RECORDS SHOWN:
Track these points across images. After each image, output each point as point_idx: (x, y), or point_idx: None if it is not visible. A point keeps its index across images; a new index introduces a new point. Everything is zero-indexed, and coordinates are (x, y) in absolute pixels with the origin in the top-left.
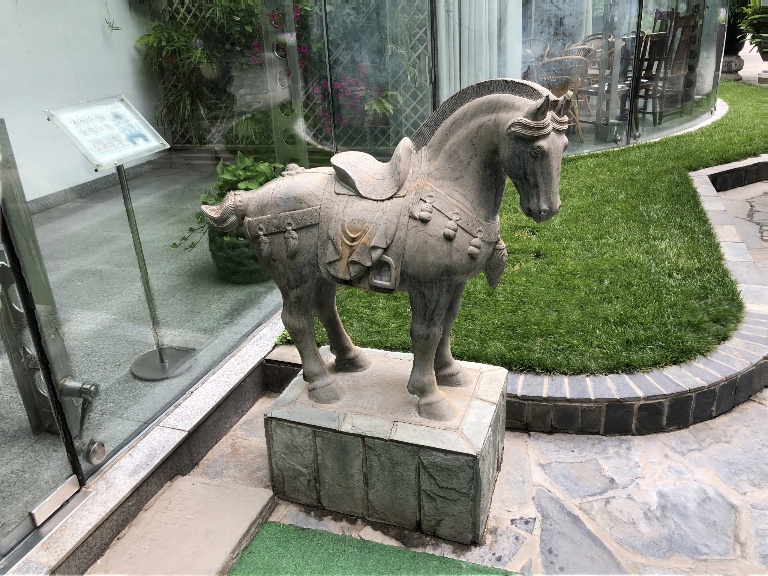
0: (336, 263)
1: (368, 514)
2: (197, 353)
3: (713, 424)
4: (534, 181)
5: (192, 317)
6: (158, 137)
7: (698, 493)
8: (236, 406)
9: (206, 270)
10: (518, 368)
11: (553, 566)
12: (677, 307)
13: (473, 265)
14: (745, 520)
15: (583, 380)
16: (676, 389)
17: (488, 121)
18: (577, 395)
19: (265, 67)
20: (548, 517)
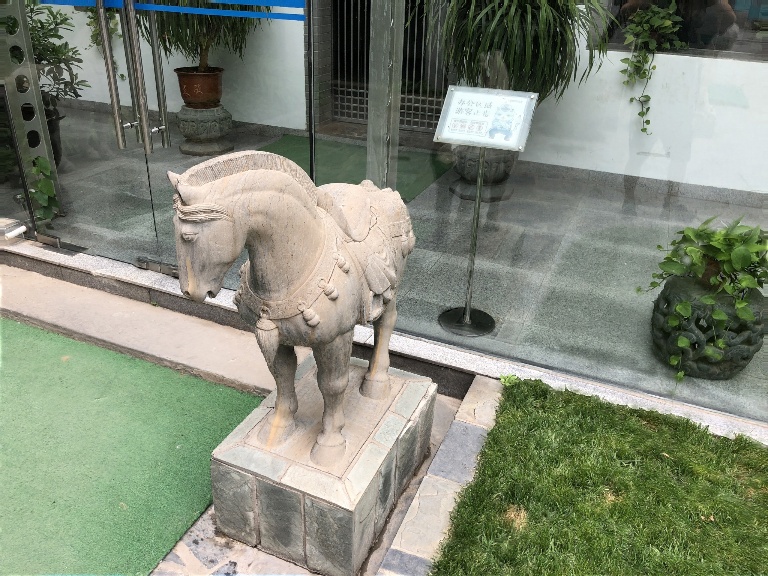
0: None
1: None
2: (487, 337)
3: None
4: None
5: (562, 328)
6: (524, 142)
7: None
8: None
9: None
10: (430, 575)
11: None
12: None
13: None
14: None
15: None
16: None
17: None
18: None
19: None
20: None
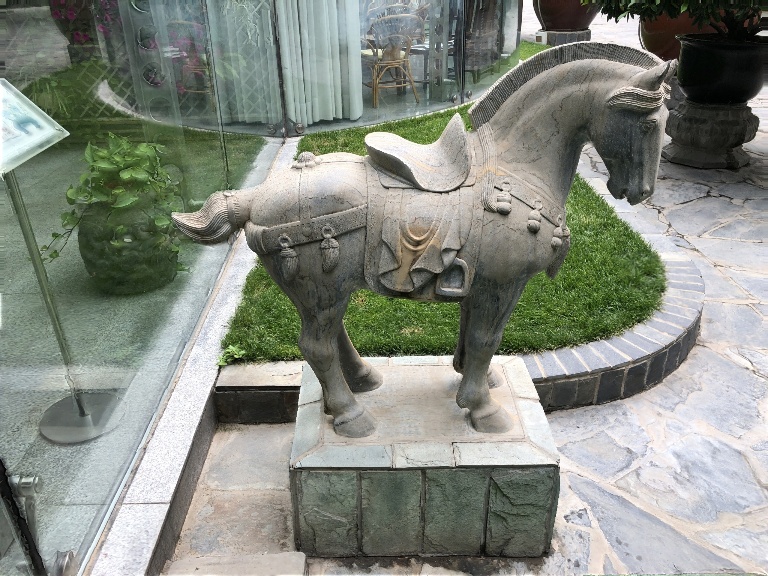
0: (393, 273)
1: (422, 550)
2: (122, 394)
3: (680, 374)
4: (639, 159)
5: (87, 347)
6: (50, 121)
7: (705, 446)
8: (198, 452)
9: (74, 282)
10: (505, 351)
11: (631, 557)
12: (609, 264)
13: (553, 258)
14: (756, 464)
15: (570, 353)
16: (655, 348)
17: (577, 91)
18: (574, 370)
19: (120, 23)
20: (596, 504)
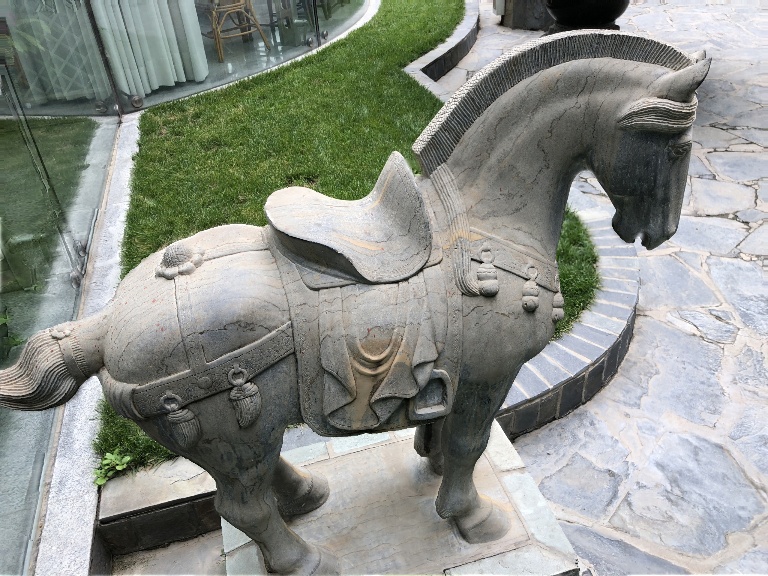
0: (345, 409)
1: None
2: None
3: (632, 357)
4: (664, 194)
5: None
6: None
7: (686, 447)
8: None
9: None
10: None
11: None
12: None
13: None
14: (742, 458)
15: (523, 367)
16: (610, 340)
17: (572, 108)
18: (534, 390)
19: None
20: (598, 560)
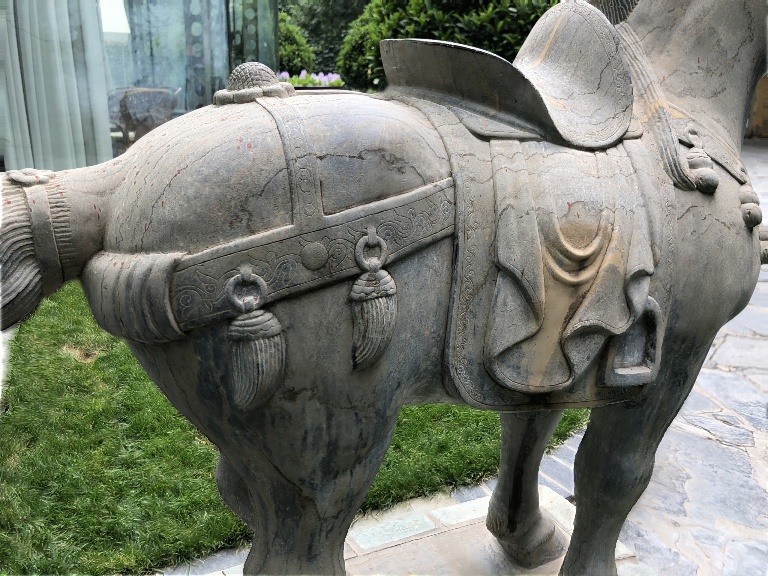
0: (522, 348)
1: None
2: None
3: None
4: None
5: None
6: None
7: (759, 556)
8: None
9: None
10: (473, 477)
11: None
12: None
13: None
14: None
15: (553, 461)
16: None
17: None
18: None
19: None
20: None
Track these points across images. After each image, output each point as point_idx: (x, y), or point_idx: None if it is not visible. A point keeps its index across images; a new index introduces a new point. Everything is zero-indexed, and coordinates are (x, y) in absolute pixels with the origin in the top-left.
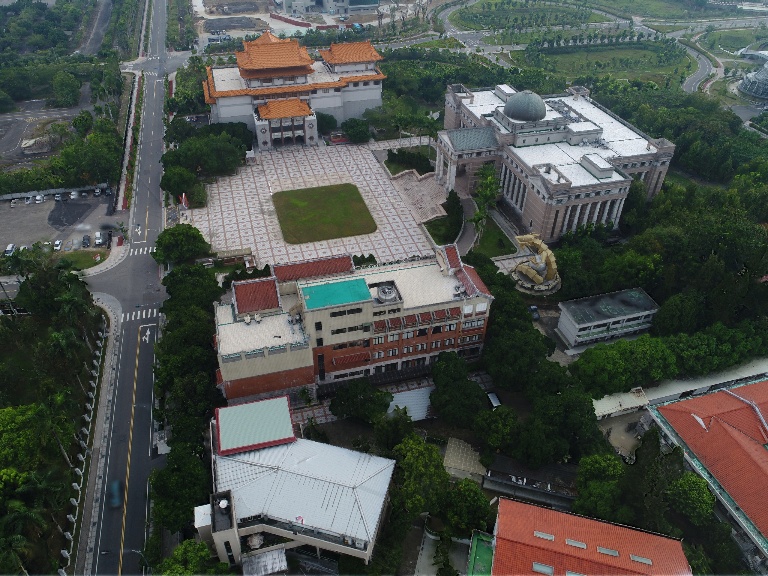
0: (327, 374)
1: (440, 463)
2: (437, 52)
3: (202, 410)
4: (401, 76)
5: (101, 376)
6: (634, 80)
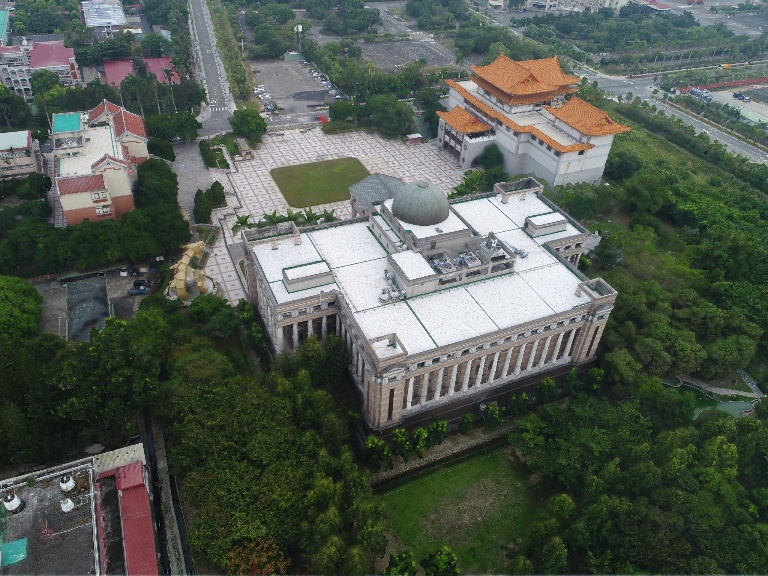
0: None
1: None
2: None
3: None
4: (643, 184)
5: None
6: None
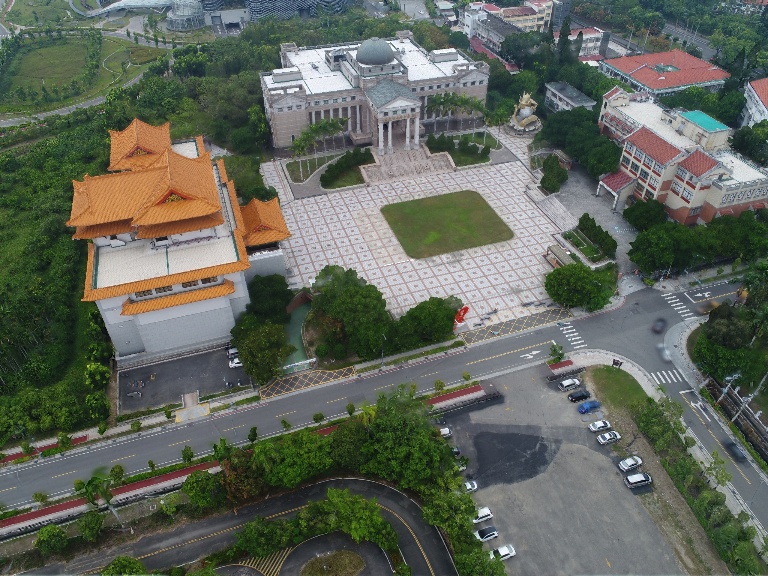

STATED EXERCISE:
Can you render all of the material above as a numbered list, one entry per line, with blank lines and the pictures left out?

RESPONSE TO THIS EXERCISE:
1. Track these points across images. After each image, output each point as point_idx: (x, y), or point_idx: None if it is not visible. A point keeps its index across images; a new index introduces a new point. Everything is zero-indexed, and coordinates are (x, y) in absolute pixels with the origin in the top-left.
2. 0: (336, 263)
3. 1: (368, 514)
4. 2: (197, 353)
5. 3: (713, 424)
6. 4: (534, 181)
7. 5: (192, 317)
8. 6: (158, 137)
9. 7: (698, 493)
10. 8: (236, 406)
11. 9: (206, 270)
12. 10: (518, 368)
13. 11: (553, 566)
14. 12: (677, 307)
15. 13: (473, 265)
16. 14: (745, 520)
17. 15: (583, 380)
18. 16: (676, 389)
19. 17: (488, 121)
20. 18: (577, 395)
21. 19: (265, 67)
22. 20: (548, 517)
23. 0: None
24. 1: None
25. 2: (487, 337)
26. 3: None
27. 4: None
28. 5: (562, 328)
29. 6: (524, 142)
30. 7: None
31. 8: None
32. 9: None
33. 10: (430, 575)
34. 11: None
35. 12: None
36. 13: None
37. 14: None
38. 15: None
39. 16: None
40. 17: None
41. 18: None
42. 19: None
43. 20: None
44. 0: (393, 273)
45. 1: (422, 550)
46. 2: (122, 394)
47. 3: (680, 374)
48. 4: (639, 159)
49. 5: (87, 347)
50. 6: (50, 121)
51. 7: (705, 446)
52. 8: (198, 452)
53. 9: (74, 282)
54. 10: (505, 351)
55. 11: (631, 557)
56. 12: (609, 264)
57. 13: (553, 258)
58. 14: (756, 464)
59. 15: (570, 353)
60. 16: (655, 348)
61. 17: (577, 91)
62. 18: (574, 370)
63. 19: (120, 23)
64. 20: (596, 504)
65. 0: (345, 409)
66. 1: None
67. 2: None
68. 3: (632, 357)
69. 4: (664, 194)
70. 5: None
71. 6: None
72. 7: (686, 447)
73. 8: None
74. 9: None
75. 10: None
76. 11: None
77. 12: None
78. 13: None
79. 14: (742, 458)
80. 15: (523, 367)
81. 16: (610, 340)
82. 17: (572, 108)
83. 18: (534, 390)
84. 19: None
85. 20: (598, 560)
86. 0: (522, 348)
87. 1: None
88. 2: None
89. 3: None
90. 4: None
91. 5: None
92. 6: None
93. 7: (759, 556)
94. 8: None
95. 9: None
96. 10: (473, 477)
97. 11: None
98. 12: None
99. 13: None
100. 14: None
101. 15: (553, 461)
102. 16: None
103. 17: None
104. 18: None
105. 19: None
106. 20: None
107. Track these points across images. After each image, output each point as point_idx: (x, y), or point_idx: None if it is not visible. A point keeps its index across images; a new index introduces a new point. Everything is zero-indexed, and coordinates are (x, y) in absolute pixels with the origin in the top-left.
108. 0: (327, 374)
109. 1: (440, 463)
110. 2: (437, 52)
111. 3: (202, 410)
112. 4: (401, 76)
113. 5: (101, 376)
114. 6: (634, 80)
115. 0: None
116. 1: None
117. 2: None
118. 3: None
119. 4: (643, 184)
120. 5: None
121. 6: None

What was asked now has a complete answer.